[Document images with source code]

***

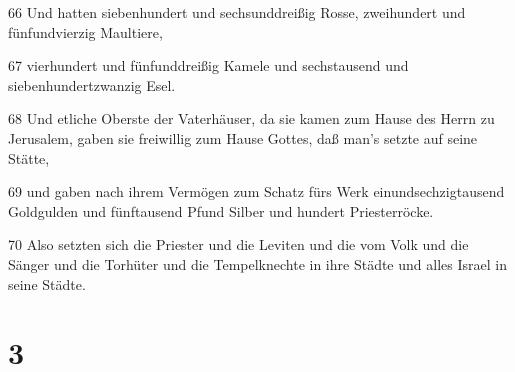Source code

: \par 66 Und hatten siebenhundert und sechsunddreißig Rosse, zweihundert und fünfundvierzig Maultiere,
\par 67 vierhundert und fünfunddreißig Kamele und sechstausend und siebenhundertzwanzig Esel.
\par 68 Und etliche Oberste der Vaterhäuser, da sie kamen zum Hause des Herrn zu Jerusalem, gaben sie freiwillig zum Hause Gottes, daß man's setzte auf seine Stätte,
\par 69 und gaben nach ihrem Vermögen zum Schatz fürs Werk einundsechzigtausend Goldgulden und fünftausend Pfund Silber und hundert Priesterröcke.
\par 70 Also setzten sich die Priester und die Leviten und die vom Volk und die Sänger und die Torhüter und die Tempelknechte in ihre Städte und alles Israel in seine Städte.

\chapter{3}

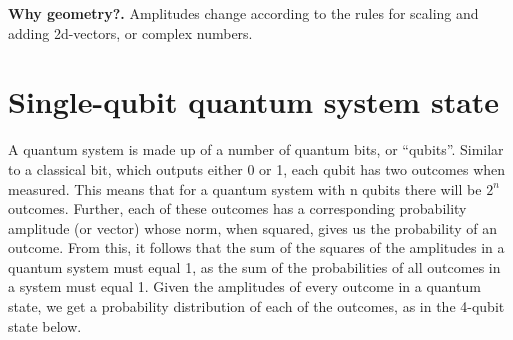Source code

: \documentclass[11pt, letterpaper]{article}
\renewcommand{\myboldhead}[1]{\vspace{.1in}\hspace{-.14in}\textbf{#1.}}
\begin{document}
\myboldhead{Why geometry?}
Amplitudes change according to the rules for scaling and adding 2d-vectors, or complex numbers.


\section{Single-qubit quantum system state}
\label{sec:state}

A quantum system is made up of a number of quantum bits, or “qubits”. Similar to a classical bit, which outputs either 0 or 1, each qubit has two outcomes when measured. This means that for a quantum system with n qubits there will be $2^n$ outcomes. Further, each of these outcomes has a corresponding probability amplitude (or vector) whose norm, when squared, gives us the probability of an outcome. From this, it follows that the sum of the squares of the amplitudes in a quantum system must equal 1, as the sum of the probabilities of all outcomes in a system must equal 1. Given the amplitudes of every outcome in a quantum state, we get a probability distribution of each of the outcomes, as in the 4-qubit state below.
\end{document}
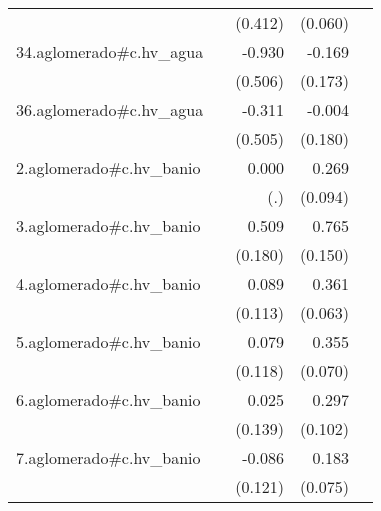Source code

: {\begin{longtable}{l*{4}{D{.}{.}{-1}}}
            &                     &     (0.412)         &     (0.060)         &                     \\
\addlinespace
34.aglomerado#c.hv\_agua&                     &      -0.930         &      -0.169         &                     \\
            &                     &     (0.506)         &     (0.173)         &                     \\
\addlinespace
36.aglomerado#c.hv\_agua&                     &      -0.311         &      -0.004         &                     \\
            &                     &     (0.505)         &     (0.180)         &                     \\
\addlinespace
2.aglomerado#c.hv\_banio&                     &       0.000         &       0.269\sym{**} &                     \\
            &                     &         (.)         &     (0.094)         &                     \\
\addlinespace
3.aglomerado#c.hv\_banio&                     &       0.509\sym{**} &       0.765\sym{***}&                     \\
            &                     &     (0.180)         &     (0.150)         &                     \\
\addlinespace
4.aglomerado#c.hv\_banio&                     &       0.089         &       0.361\sym{***}&                     \\
            &                     &     (0.113)         &     (0.063)         &                     \\
\addlinespace
5.aglomerado#c.hv\_banio&                     &       0.079         &       0.355\sym{***}&                     \\
            &                     &     (0.118)         &     (0.070)         &                     \\
\addlinespace
6.aglomerado#c.hv\_banio&                     &       0.025         &       0.297\sym{**} &                     \\
            &                     &     (0.139)         &     (0.102)         &                     \\
\addlinespace
7.aglomerado#c.hv\_banio&                     &      -0.086         &       0.183\sym{*}  &                     \\
            &                     &     (0.121)         &     (0.075)         &                     \\

\end{longtable}}
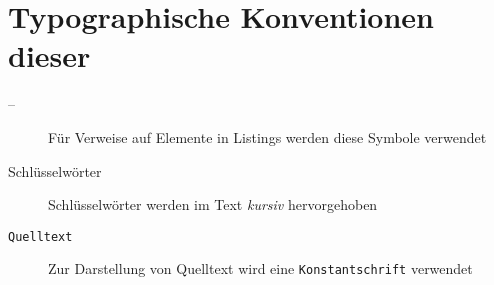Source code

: \section{Typographische Konventionen dieser \thesisDesignator{}}
\label{sec:typographicConventions}

\begin{description}
    \item[ -- ] Für Verweise auf Elemente in Listings werden diese Symbole verwendet
    \item[Schlüsselwörter] Schlüsselwörter werden im Text \emph{kursiv} hervorgehoben
    \item[\texttt{Quelltext}] Zur Darstellung von Quelltext wird eine \texttt{Konstantschrift} verwendet
\end{description}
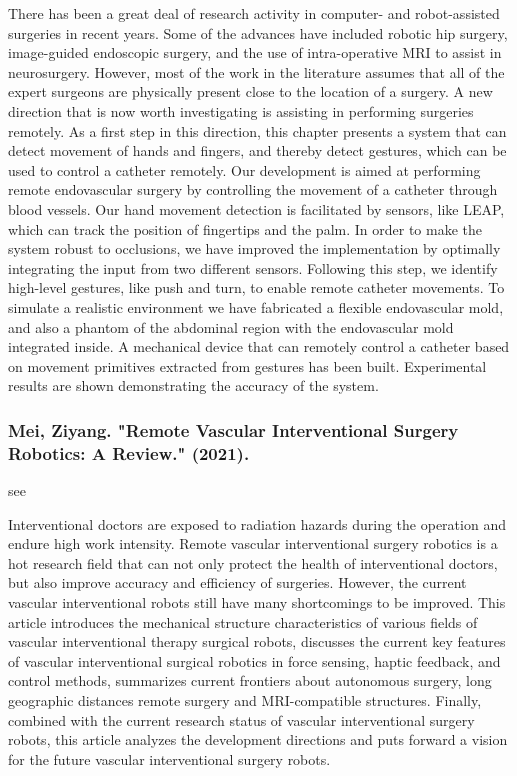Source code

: \documentclass[conference]{IEEEtran}
\begin{document}
There has been a great deal of research activity in computer- and robot-assisted surgeries in recent years. Some of the advances have included robotic hip surgery, image-guided endoscopic surgery, and the use of intra-operative MRI to assist in neurosurgery. However, most of the work in the literature assumes that all of the expert surgeons are physically present close to the location of a surgery. A new direction that is now worth investigating is assisting in performing surgeries remotely. As a first step in this direction, this chapter presents a system that can detect movement of hands and fingers, and thereby detect gestures, which can be used to control a catheter remotely. Our development is aimed at performing remote endovascular surgery by controlling the movement of a catheter through blood vessels. Our hand movement detection is facilitated by sensors, like LEAP, which can track the position of fingertips and the palm. In order to make the system robust to occlusions, we have improved the implementation by optimally integrating the input from two different sensors. Following this step, we identify high-level gestures, like push and turn, to enable remote catheter movements. To simulate a realistic environment we have fabricated a flexible endovascular mold, and also a phantom of the abdominal region with the endovascular mold integrated inside. A mechanical device that can remotely control a catheter based on movement primitives extracted from gestures has been built. Experimental results are shown demonstrating the accuracy of the system.

\medskip
\subsubsection{Mei, Ziyang. "Remote Vascular Interventional Surgery Robotics: A Review." (2021).}
see \cite{mei2021remote}

Interventional doctors are exposed to radiation hazards during the operation and endure high work intensity. Remote vascular interventional surgery robotics is a hot research field that can not only protect the health of interventional doctors, but also improve accuracy and efficiency of surgeries. However, the current vascular interventional robots still have many shortcomings to be improved. This article introduces the mechanical structure characteristics of various fields of vascular interventional therapy surgical robots, discusses the current key features of vascular interventional surgical robotics in force sensing, haptic feedback, and control methods, summarizes current frontiers about autonomous surgery, long geographic distances remote surgery and MRI-compatible structures. Finally, combined with the current research status of vascular interventional surgery robots, this article analyzes the development directions and puts forward a vision for the future vascular interventional surgery robots.
\end{document}
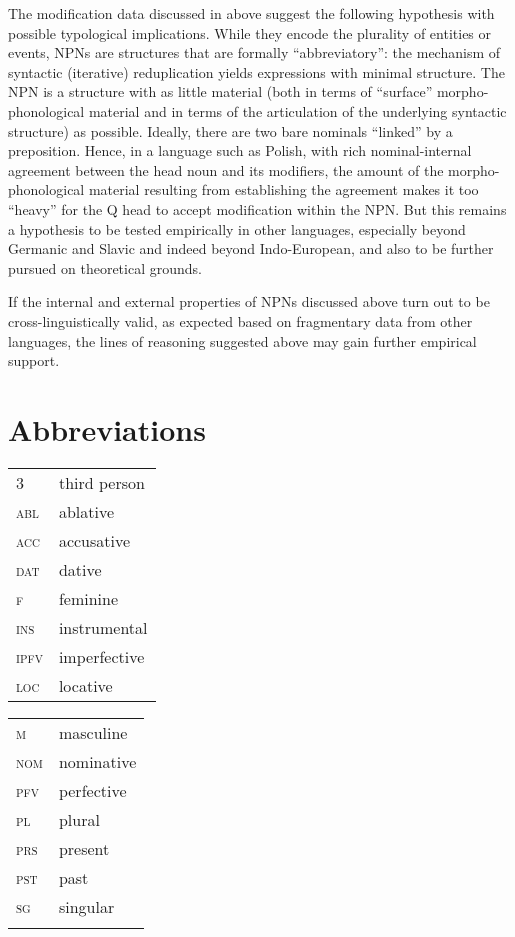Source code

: \documentclass[output=paper]{langscibook}
\begin{document}
The modification data discussed in  above suggest the following hypothesis with possible typological implications. While they encode the plurality of entities or events, NPNs are structures that are formally ``abbreviatory'': the mechanism of syntactic (iterative) reduplication yields expressions with minimal structure. The NPN is a structure with as little material (both in terms of ``surface'' morpho-phonological material and in terms of the articulation of the underlying syntactic structure) as possible. Ideally, there are two bare nominals ``linked'' by a preposition. Hence, in a language such as Polish, with rich nominal-internal agreement between the head noun and its modifiers, the amount of the morpho-phonological material resulting from establishing the agreement makes it too ``heavy'' for the Q head to accept modification within the NPN. But this remains a hypothesis to be tested empirically in other languages, especially beyond Germanic and Slavic and indeed beyond Indo-European, and also to be further pursued on theoretical grounds.

If the internal and external properties of NPNs discussed above turn out to be cross-linguistically valid, as expected based on fragmentary data from other languages, the lines of reasoning suggested above may gain further empirical support.

\section*{Abbreviations}

\begin{tabularx}{.5\textwidth}{@{}lX@{}}
\textsc{3} & third person\\
\textsc{abl} & ablative\\
\textsc{acc} & accusative\\
\textsc{dat} & dative\\
\textsc{f} & feminine\\
\textsc{ins} & instrumental\\
\textsc{ipfv} & imperfective\\
\textsc{loc} & locative\\
\end{tabularx}%
\begin{tabularx}{.5\textwidth}{@{}lX@{}}
      \textsc{m} & masculine\\
      \textsc{nom} & nominative\\
      \textsc{pfv} & perfective\\
      \textsc{pl} & plural\\
      \textsc{prs} & present\\
      \textsc{pst} & past\\
      \textsc{sg} & singular\\
      &\\
\end{tabularx}
\end{document}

***

Return all records exactly as they stand above, except for pictures.

(Answer box):
Source code

: \par 66 Und hatten siebenhundert und sechsunddreißig Rosse, zweihundert und fünfundvierzig Maultiere,
\par 67 vierhundert und fünfunddreißig Kamele und sechstausend und siebenhundertzwanzig Esel.
\par 68 Und etliche Oberste der Vaterhäuser, da sie kamen zum Hause des Herrn zu Jerusalem, gaben sie freiwillig zum Hause Gottes, daß man's setzte auf seine Stätte,
\par 69 und gaben nach ihrem Vermögen zum Schatz fürs Werk einundsechzigtausend Goldgulden und fünftausend Pfund Silber und hundert Priesterröcke.
\par 70 Also setzten sich die Priester und die Leviten und die vom Volk und die Sänger und die Torhüter und die Tempelknechte in ihre Städte und alles Israel in seine Städte.

\chapter{3}

Source code

: \documentclass[11pt, letterpaper]{article}
\renewcommand{\myboldhead}[1]{\vspace{.1in}\hspace{-.14in}\textbf{#1.}}
\begin{document}
\myboldhead{Why geometry?}
Amplitudes change according to the rules for scaling and adding 2d-vectors, or complex numbers.


\section{Single-qubit quantum system state}
\label{sec:state}

A quantum system is made up of a number of quantum bits, or “qubits”. Similar to a classical bit, which outputs either 0 or 1, each qubit has two outcomes when measured. This means that for a quantum system with n qubits there will be $2^n$ outcomes. Further, each of these outcomes has a corresponding probability amplitude (or vector) whose norm, when squared, gives us the probability of an outcome. From this, it follows that the sum of the squares of the amplitudes in a quantum system must equal 1, as the sum of the probabilities of all outcomes in a system must equal 1. Given the amplitudes of every outcome in a quantum state, we get a probability distribution of each of the outcomes, as in the 4-qubit state below.
\end{document}
Source code

: {\begin{longtable}{l*{4}{D{.}{.}{-1}}}
            &                     &     (0.412)         &     (0.060)         &                     \\
\addlinespace
34.aglomerado#c.hv\_agua&                     &      -0.930         &      -0.169         &                     \\
            &                     &     (0.506)         &     (0.173)         &                     \\
\addlinespace
36.aglomerado#c.hv\_agua&                     &      -0.311         &      -0.004         &                     \\
            &                     &     (0.505)         &     (0.180)         &                     \\
\addlinespace
2.aglomerado#c.hv\_banio&                     &       0.000         &       0.269\sym{**} &                     \\
            &                     &         (.)         &     (0.094)         &                     \\
\addlinespace
3.aglomerado#c.hv\_banio&                     &       0.509\sym{**} &       0.765\sym{***}&                     \\
            &                     &     (0.180)         &     (0.150)         &                     \\
\addlinespace
4.aglomerado#c.hv\_banio&                     &       0.089         &       0.361\sym{***}&                     \\
            &                     &     (0.113)         &     (0.063)         &                     \\
\addlinespace
5.aglomerado#c.hv\_banio&                     &       0.079         &       0.355\sym{***}&                     \\
            &                     &     (0.118)         &     (0.070)         &                     \\
\addlinespace
6.aglomerado#c.hv\_banio&                     &       0.025         &       0.297\sym{**} &                     \\
            &                     &     (0.139)         &     (0.102)         &                     \\
\addlinespace
7.aglomerado#c.hv\_banio&                     &      -0.086         &       0.183\sym{*}  &                     \\
            &                     &     (0.121)         &     (0.075)         &                     \\

\end{longtable}}
Source code

: \section{Typographische Konventionen dieser \thesisDesignator{}}
\label{sec:typographicConventions}

\begin{description}
    \item[ -- ] Für Verweise auf Elemente in Listings werden diese Symbole verwendet
    \item[Schlüsselwörter] Schlüsselwörter werden im Text \emph{kursiv} hervorgehoben
    \item[\texttt{Quelltext}] Zur Darstellung von Quelltext wird eine \texttt{Konstantschrift} verwendet
\end{description}
Source code

: \documentclass[conference]{IEEEtran}
\begin{document}
There has been a great deal of research activity in computer- and robot-assisted surgeries in recent years. Some of the advances have included robotic hip surgery, image-guided endoscopic surgery, and the use of intra-operative MRI to assist in neurosurgery. However, most of the work in the literature assumes that all of the expert surgeons are physically present close to the location of a surgery. A new direction that is now worth investigating is assisting in performing surgeries remotely. As a first step in this direction, this chapter presents a system that can detect movement of hands and fingers, and thereby detect gestures, which can be used to control a catheter remotely. Our development is aimed at performing remote endovascular surgery by controlling the movement of a catheter through blood vessels. Our hand movement detection is facilitated by sensors, like LEAP, which can track the position of fingertips and the palm. In order to make the system robust to occlusions, we have improved the implementation by optimally integrating the input from two different sensors. Following this step, we identify high-level gestures, like push and turn, to enable remote catheter movements. To simulate a realistic environment we have fabricated a flexible endovascular mold, and also a phantom of the abdominal region with the endovascular mold integrated inside. A mechanical device that can remotely control a catheter based on movement primitives extracted from gestures has been built. Experimental results are shown demonstrating the accuracy of the system.

\medskip
\subsubsection{Mei, Ziyang. "Remote Vascular Interventional Surgery Robotics: A Review." (2021).}
see \cite{mei2021remote}

Interventional doctors are exposed to radiation hazards during the operation and endure high work intensity. Remote vascular interventional surgery robotics is a hot research field that can not only protect the health of interventional doctors, but also improve accuracy and efficiency of surgeries. However, the current vascular interventional robots still have many shortcomings to be improved. This article introduces the mechanical structure characteristics of various fields of vascular interventional therapy surgical robots, discusses the current key features of vascular interventional surgical robotics in force sensing, haptic feedback, and control methods, summarizes current frontiers about autonomous surgery, long geographic distances remote surgery and MRI-compatible structures. Finally, combined with the current research status of vascular interventional surgery robots, this article analyzes the development directions and puts forward a vision for the future vascular interventional surgery robots.
\end{document}
Source code

: \documentclass[output=paper]{langscibook}
\begin{document}
The modification data discussed in  above suggest the following hypothesis with possible typological implications. While they encode the plurality of entities or events, NPNs are structures that are formally ``abbreviatory'': the mechanism of syntactic (iterative) reduplication yields expressions with minimal structure. The NPN is a structure with as little material (both in terms of ``surface'' morpho-phonological material and in terms of the articulation of the underlying syntactic structure) as possible. Ideally, there are two bare nominals ``linked'' by a preposition. Hence, in a language such as Polish, with rich nominal-internal agreement between the head noun and its modifiers, the amount of the morpho-phonological material resulting from establishing the agreement makes it too ``heavy'' for the Q head to accept modification within the NPN. But this remains a hypothesis to be tested empirically in other languages, especially beyond Germanic and Slavic and indeed beyond Indo-European, and also to be further pursued on theoretical grounds.

If the internal and external properties of NPNs discussed above turn out to be cross-linguistically valid, as expected based on fragmentary data from other languages, the lines of reasoning suggested above may gain further empirical support.

\section*{Abbreviations}

\begin{tabularx}{.5\textwidth}{@{}lX@{}}
\textsc{3} & third person\\
\textsc{abl} & ablative\\
\textsc{acc} & accusative\\
\textsc{dat} & dative\\
\textsc{f} & feminine\\
\textsc{ins} & instrumental\\
\textsc{ipfv} & imperfective\\
\textsc{loc} & locative\\
\end{tabularx}%
\begin{tabularx}{.5\textwidth}{@{}lX@{}}
      \textsc{m} & masculine\\
      \textsc{nom} & nominative\\
      \textsc{pfv} & perfective\\
      \textsc{pl} & plural\\
      \textsc{prs} & present\\
      \textsc{pst} & past\\
      \textsc{sg} & singular\\
      &\\
\end{tabularx}
\end{document}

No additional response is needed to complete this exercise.